**ACTIVITY:** Range to reproduce from the entries below: the line with "vọng ở thời", the line with "zonder onnodige vertraging, uiterlijk", and every line in between. Give them exactly and give nothing else.

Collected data

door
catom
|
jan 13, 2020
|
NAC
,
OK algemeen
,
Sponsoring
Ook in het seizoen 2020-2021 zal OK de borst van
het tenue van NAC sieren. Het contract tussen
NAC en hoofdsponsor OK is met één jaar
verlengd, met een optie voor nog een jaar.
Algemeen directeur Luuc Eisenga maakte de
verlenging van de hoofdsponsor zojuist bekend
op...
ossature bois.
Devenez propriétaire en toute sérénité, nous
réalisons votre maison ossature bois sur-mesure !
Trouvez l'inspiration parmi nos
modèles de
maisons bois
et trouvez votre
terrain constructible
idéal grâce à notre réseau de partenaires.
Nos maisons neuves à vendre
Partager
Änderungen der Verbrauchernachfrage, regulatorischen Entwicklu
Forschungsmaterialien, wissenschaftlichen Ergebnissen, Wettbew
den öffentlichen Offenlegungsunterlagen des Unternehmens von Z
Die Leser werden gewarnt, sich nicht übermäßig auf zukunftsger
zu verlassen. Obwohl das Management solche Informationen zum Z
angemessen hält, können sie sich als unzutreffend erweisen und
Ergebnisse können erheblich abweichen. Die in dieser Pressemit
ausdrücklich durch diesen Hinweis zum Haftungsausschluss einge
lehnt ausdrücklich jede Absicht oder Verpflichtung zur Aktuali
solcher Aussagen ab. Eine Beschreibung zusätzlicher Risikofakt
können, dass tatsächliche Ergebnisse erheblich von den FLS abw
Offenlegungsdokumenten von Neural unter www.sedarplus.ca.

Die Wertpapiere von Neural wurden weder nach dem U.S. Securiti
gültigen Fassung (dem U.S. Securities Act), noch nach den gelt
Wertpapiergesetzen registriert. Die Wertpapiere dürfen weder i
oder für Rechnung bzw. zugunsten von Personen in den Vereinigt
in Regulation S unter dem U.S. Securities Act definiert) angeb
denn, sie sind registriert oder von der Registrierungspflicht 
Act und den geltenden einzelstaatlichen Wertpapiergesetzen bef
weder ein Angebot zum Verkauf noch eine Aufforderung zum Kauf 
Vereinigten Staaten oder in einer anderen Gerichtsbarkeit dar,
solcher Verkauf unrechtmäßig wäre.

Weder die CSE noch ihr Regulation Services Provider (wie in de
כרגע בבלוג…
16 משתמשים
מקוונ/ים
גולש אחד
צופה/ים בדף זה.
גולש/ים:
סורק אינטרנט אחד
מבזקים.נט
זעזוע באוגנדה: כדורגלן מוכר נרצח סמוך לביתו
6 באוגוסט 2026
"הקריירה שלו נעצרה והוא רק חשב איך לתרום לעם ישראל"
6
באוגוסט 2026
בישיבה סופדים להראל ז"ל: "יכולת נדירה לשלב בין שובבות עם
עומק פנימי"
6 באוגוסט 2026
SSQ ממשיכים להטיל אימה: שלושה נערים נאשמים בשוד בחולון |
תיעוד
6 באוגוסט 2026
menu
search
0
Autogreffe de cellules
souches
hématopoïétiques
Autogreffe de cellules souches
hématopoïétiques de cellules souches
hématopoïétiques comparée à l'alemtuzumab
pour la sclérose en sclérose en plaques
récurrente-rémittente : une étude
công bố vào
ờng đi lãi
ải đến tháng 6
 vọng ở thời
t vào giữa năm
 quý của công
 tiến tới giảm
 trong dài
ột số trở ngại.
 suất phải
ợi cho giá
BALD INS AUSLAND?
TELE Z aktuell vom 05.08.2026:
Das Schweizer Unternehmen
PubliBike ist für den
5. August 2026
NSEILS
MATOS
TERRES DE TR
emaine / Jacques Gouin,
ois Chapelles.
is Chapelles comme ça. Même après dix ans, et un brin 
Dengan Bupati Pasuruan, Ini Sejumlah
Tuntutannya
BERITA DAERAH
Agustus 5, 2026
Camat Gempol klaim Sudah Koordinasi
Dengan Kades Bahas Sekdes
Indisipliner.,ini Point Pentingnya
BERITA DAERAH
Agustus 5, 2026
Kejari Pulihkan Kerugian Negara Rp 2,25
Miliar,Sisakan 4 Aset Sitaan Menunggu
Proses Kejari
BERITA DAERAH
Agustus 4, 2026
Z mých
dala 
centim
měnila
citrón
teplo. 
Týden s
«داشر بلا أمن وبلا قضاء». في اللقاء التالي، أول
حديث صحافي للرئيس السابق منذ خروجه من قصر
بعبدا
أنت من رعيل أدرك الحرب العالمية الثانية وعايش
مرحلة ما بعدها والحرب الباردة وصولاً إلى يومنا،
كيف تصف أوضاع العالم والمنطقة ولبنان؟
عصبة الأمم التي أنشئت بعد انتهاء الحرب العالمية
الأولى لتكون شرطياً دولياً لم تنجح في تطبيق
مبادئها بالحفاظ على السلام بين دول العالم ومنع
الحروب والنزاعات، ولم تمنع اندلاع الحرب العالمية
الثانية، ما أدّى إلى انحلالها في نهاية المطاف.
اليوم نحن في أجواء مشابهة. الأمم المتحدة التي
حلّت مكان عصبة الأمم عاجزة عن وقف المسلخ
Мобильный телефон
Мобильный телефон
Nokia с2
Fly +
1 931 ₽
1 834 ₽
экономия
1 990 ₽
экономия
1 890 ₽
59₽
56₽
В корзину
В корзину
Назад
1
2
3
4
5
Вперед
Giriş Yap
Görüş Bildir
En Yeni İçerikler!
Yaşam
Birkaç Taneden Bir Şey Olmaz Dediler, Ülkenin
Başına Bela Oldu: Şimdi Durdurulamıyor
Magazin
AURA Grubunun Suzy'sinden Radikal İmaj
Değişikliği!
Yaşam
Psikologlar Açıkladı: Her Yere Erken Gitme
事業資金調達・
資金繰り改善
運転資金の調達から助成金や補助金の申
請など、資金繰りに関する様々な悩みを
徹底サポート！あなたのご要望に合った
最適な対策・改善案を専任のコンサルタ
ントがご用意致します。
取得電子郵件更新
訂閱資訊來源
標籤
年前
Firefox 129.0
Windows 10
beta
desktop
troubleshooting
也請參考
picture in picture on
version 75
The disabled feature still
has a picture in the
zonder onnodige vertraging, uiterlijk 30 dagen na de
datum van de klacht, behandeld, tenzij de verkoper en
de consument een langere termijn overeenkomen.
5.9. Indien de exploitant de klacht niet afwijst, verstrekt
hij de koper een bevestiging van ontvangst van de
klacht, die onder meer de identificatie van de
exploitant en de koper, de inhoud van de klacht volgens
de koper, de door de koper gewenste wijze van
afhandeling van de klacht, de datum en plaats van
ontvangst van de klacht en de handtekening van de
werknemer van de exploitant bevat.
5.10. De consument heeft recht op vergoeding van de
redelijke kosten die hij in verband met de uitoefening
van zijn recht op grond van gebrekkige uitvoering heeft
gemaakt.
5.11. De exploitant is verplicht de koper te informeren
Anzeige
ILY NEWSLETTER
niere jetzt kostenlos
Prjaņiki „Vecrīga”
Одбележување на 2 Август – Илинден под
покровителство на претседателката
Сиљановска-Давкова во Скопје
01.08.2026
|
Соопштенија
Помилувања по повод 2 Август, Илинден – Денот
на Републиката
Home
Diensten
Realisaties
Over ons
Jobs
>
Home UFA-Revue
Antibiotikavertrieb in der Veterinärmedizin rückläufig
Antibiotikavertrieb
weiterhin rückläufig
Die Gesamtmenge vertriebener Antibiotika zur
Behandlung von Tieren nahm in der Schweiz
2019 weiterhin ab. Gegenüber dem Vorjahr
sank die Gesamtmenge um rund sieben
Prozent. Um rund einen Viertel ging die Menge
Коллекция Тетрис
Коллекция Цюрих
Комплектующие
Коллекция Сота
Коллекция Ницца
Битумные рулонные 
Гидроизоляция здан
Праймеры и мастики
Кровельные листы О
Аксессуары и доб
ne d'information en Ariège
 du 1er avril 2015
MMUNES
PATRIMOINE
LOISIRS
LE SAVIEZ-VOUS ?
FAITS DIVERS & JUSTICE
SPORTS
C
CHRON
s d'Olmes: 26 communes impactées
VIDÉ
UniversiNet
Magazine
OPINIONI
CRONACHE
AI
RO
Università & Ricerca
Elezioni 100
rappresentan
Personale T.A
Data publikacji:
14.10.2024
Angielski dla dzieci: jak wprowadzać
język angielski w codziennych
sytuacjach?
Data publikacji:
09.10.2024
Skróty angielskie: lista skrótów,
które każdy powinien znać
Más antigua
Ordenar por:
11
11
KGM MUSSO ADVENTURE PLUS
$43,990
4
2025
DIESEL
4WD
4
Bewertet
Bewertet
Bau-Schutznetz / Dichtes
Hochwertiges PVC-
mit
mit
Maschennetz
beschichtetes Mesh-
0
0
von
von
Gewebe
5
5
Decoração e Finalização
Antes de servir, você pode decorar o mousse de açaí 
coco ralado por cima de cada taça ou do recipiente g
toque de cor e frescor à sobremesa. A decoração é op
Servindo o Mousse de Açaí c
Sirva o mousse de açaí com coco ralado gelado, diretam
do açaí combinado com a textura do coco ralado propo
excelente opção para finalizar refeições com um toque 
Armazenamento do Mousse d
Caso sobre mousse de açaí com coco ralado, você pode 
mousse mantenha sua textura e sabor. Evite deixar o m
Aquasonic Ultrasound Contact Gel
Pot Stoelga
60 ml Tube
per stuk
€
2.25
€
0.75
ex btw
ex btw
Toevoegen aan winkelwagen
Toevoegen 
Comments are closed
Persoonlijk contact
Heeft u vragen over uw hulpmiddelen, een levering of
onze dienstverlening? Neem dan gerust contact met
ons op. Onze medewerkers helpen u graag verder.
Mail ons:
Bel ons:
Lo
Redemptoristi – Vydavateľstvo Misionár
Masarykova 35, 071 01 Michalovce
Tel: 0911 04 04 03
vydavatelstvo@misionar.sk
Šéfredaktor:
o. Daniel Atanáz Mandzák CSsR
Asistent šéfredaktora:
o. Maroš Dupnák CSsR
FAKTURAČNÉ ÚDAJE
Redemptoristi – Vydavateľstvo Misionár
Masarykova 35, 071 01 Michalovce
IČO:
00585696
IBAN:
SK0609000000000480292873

**RESPONSE TO THIS EXERCISE:**
 vọng ở thời
t vào giữa năm
 quý của công
 tiến tới giảm
 trong dài
ột số trở ngại.
 suất phải
ợi cho giá
BALD INS AUSLAND?
TELE Z aktuell vom 05.08.2026:
Das Schweizer Unternehmen
PubliBike ist für den
5. August 2026
NSEILS
MATOS
TERRES DE TR
emaine / Jacques Gouin,
ois Chapelles.
is Chapelles comme ça. Même après dix ans, et un brin 
Dengan Bupati Pasuruan, Ini Sejumlah
Tuntutannya
BERITA DAERAH
Agustus 5, 2026
Camat Gempol klaim Sudah Koordinasi
Dengan Kades Bahas Sekdes
Indisipliner.,ini Point Pentingnya
BERITA DAERAH
Agustus 5, 2026
Kejari Pulihkan Kerugian Negara Rp 2,25
Miliar,Sisakan 4 Aset Sitaan Menunggu
Proses Kejari
BERITA DAERAH
Agustus 4, 2026
Z mých
dala 
centim
měnila
citrón
teplo. 
Týden s
«داشر بلا أمن وبلا قضاء». في اللقاء التالي، أول
حديث صحافي للرئيس السابق منذ خروجه من قصر
بعبدا
أنت من رعيل أدرك الحرب العالمية الثانية وعايش
مرحلة ما بعدها والحرب الباردة وصولاً إلى يومنا،
كيف تصف أوضاع العالم والمنطقة ولبنان؟
عصبة الأمم التي أنشئت بعد انتهاء الحرب العالمية
الأولى لتكون شرطياً دولياً لم تنجح في تطبيق
مبادئها بالحفاظ على السلام بين دول العالم ومنع
الحروب والنزاعات، ولم تمنع اندلاع الحرب العالمية
الثانية، ما أدّى إلى انحلالها في نهاية المطاف.
اليوم نحن في أجواء مشابهة. الأمم المتحدة التي
حلّت مكان عصبة الأمم عاجزة عن وقف المسلخ
Мобильный телефон
Мобильный телефон
Nokia с2
Fly +
1 931 ₽
1 834 ₽
экономия
1 990 ₽
экономия
1 890 ₽
59₽
56₽
В корзину
В корзину
Назад
1
2
3
4
5
Вперед
Giriş Yap
Görüş Bildir
En Yeni İçerikler!
Yaşam
Birkaç Taneden Bir Şey Olmaz Dediler, Ülkenin
Başına Bela Oldu: Şimdi Durdurulamıyor
Magazin
AURA Grubunun Suzy'sinden Radikal İmaj
Değişikliği!
Yaşam
Psikologlar Açıkladı: Her Yere Erken Gitme
事業資金調達・
資金繰り改善
運転資金の調達から助成金や補助金の申
請など、資金繰りに関する様々な悩みを
徹底サポート！あなたのご要望に合った
最適な対策・改善案を専任のコンサルタ
ントがご用意致します。
取得電子郵件更新
訂閱資訊來源
標籤
年前
Firefox 129.0
Windows 10
beta
desktop
troubleshooting
也請參考
picture in picture on
version 75
The disabled feature still
has a picture in the
zonder onnodige vertraging, uiterlijk 30 dagen na de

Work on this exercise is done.